Trump calls for healing but hints at future plans
During his four years in office the President has looked to paint the Democrats as the enemy and has caused enormous division in the American political landscape. As his post-election prospects became increasingly bleak he had even began to turn on long-term loyalists like his Attorney General William Barr; Senate Majority Leader Mitch McConnell and, most shockingly, Vice President Mike Pence.
But having accepted defeat Trump struck a new, even presidential tone in which he called for the country to be reunited after years of division. He said: “This moment calls for healing and reconciliation”, before adding that bringing an end to the coronavirus pandemic “will require all of us working together”.

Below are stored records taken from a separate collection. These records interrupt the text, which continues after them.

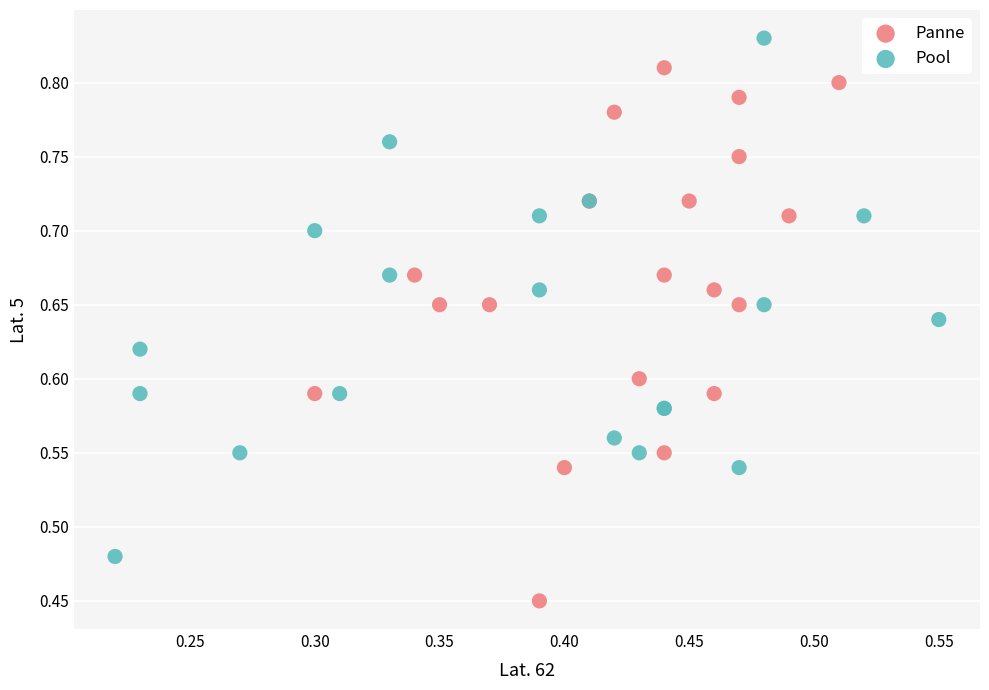

What are all the series names shown in the legend?

Panne, Pool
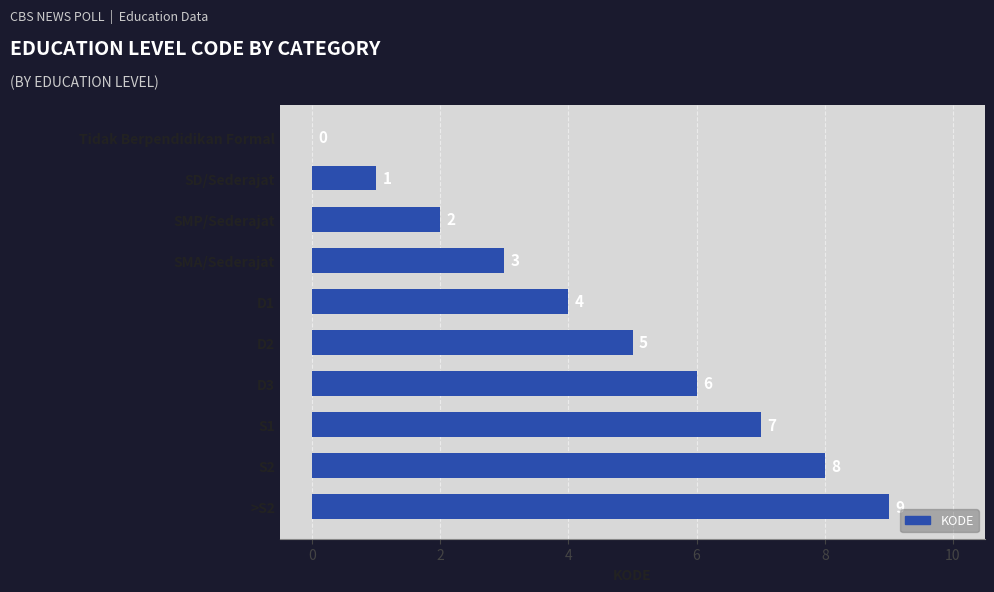

At which label is the value closest to 4?

D1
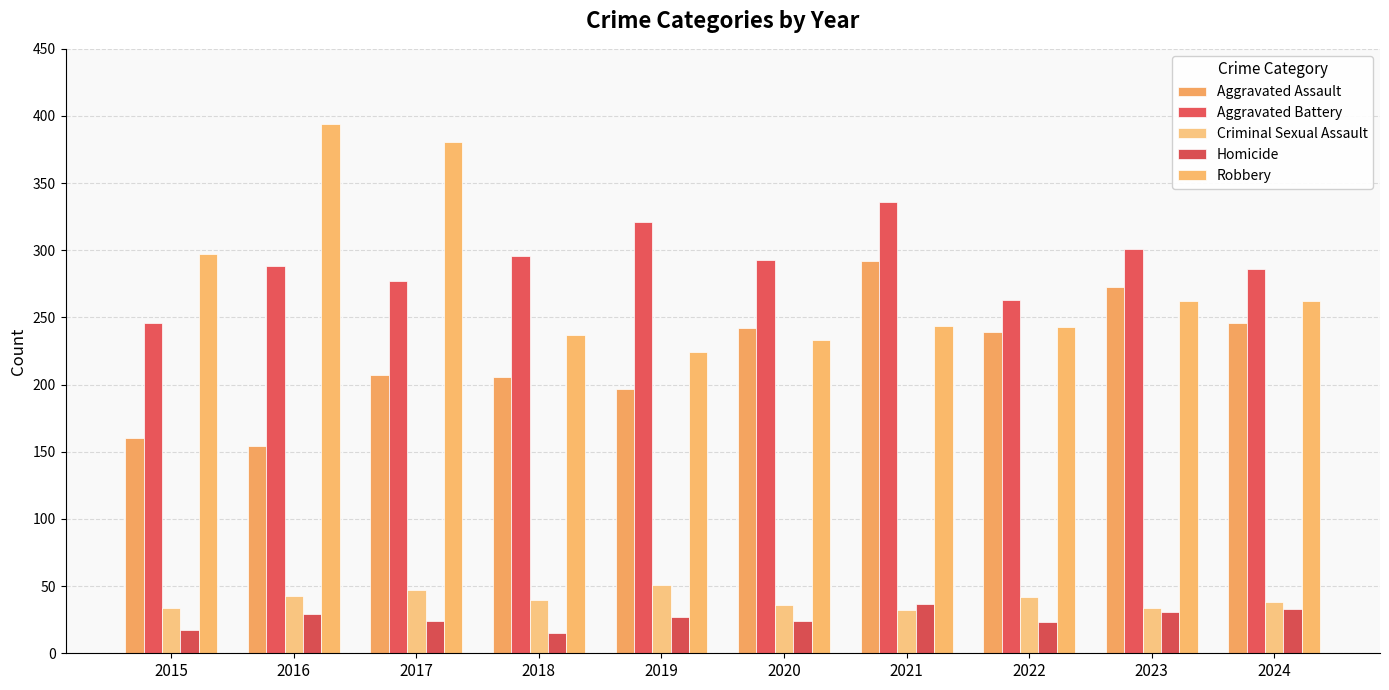

What is the maximum value for Aggravated Assault?

292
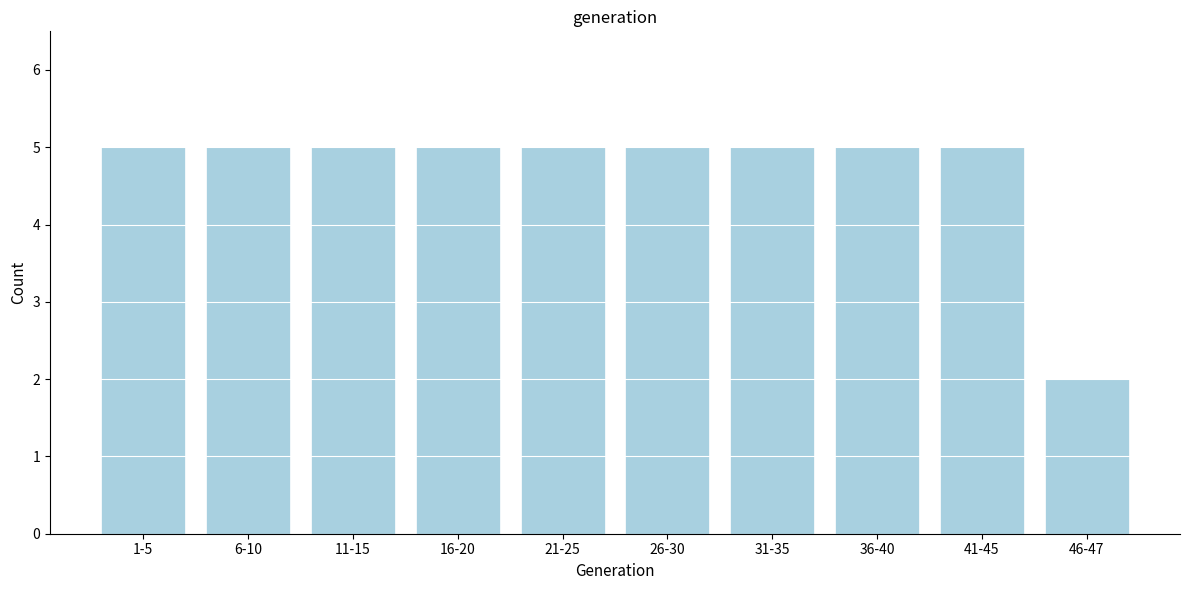

Reading left to right, transcribe all the data shown in this chart.

1-5=5	6-10=5	11-15=5	16-20=5	21-25=5	26-30=5	31-35=5	36-40=5	41-45=5	46-47=2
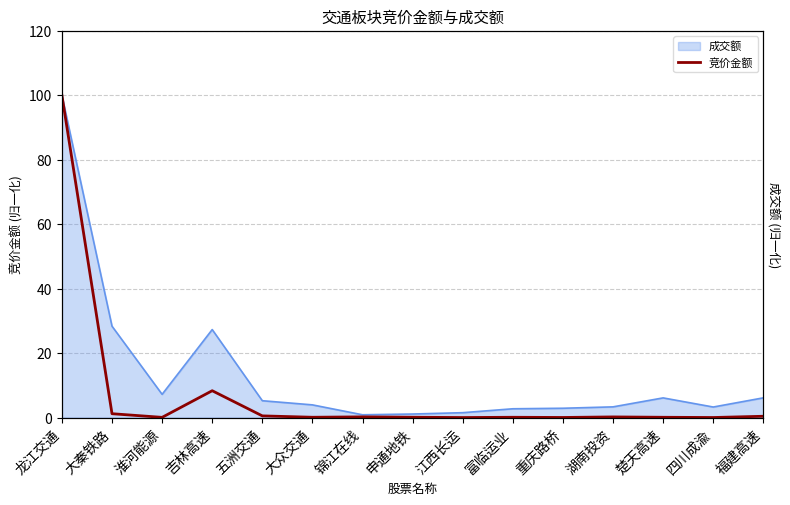

The value at 湖南投资 is 0.2. True or false?

True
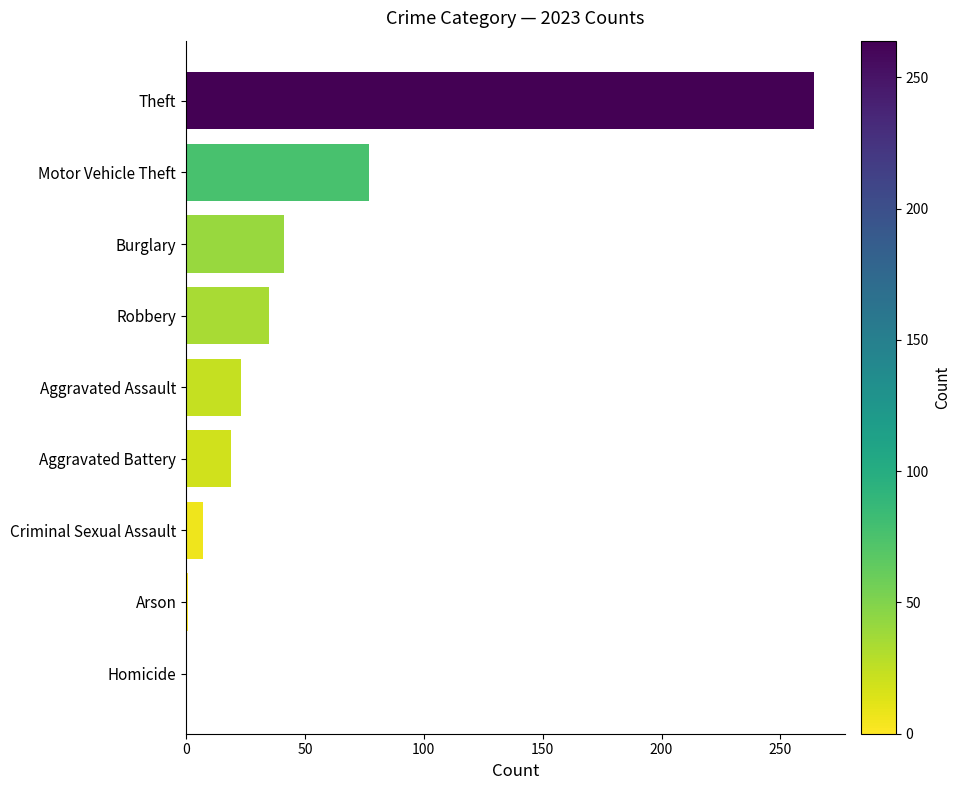

Does the chart contain stacked bars?

No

Gov. Whitmer on Trump admitting that he’s leaving office: ‘It’s about damn time and had he done this earlier, lives would have been saved … We’ve paid an incredible price as a nation for his inability to see the facts, understand them, and accept them.’ pic.twitter.com/AD09qxNCNl— NowThis (@nowthisnews) January 8, 2021
But Trump did make clear that he does not believe that his political career is over, and pledged to continue the Make America Great Again movement. Despite losing fairly comfortably in the 2020 election, Trump still drew over 70 million votes and his support has remained largely loyal despite his post-election conduct and embarrassing legal defeats.
He ended the address by telling his supporters: “Our incredible journey is just beginning”. He has previously suggested that he would like to run again in 2024, but it remains to be seen how much damage the violence of the previous days has done to the MAGA movement nationwide.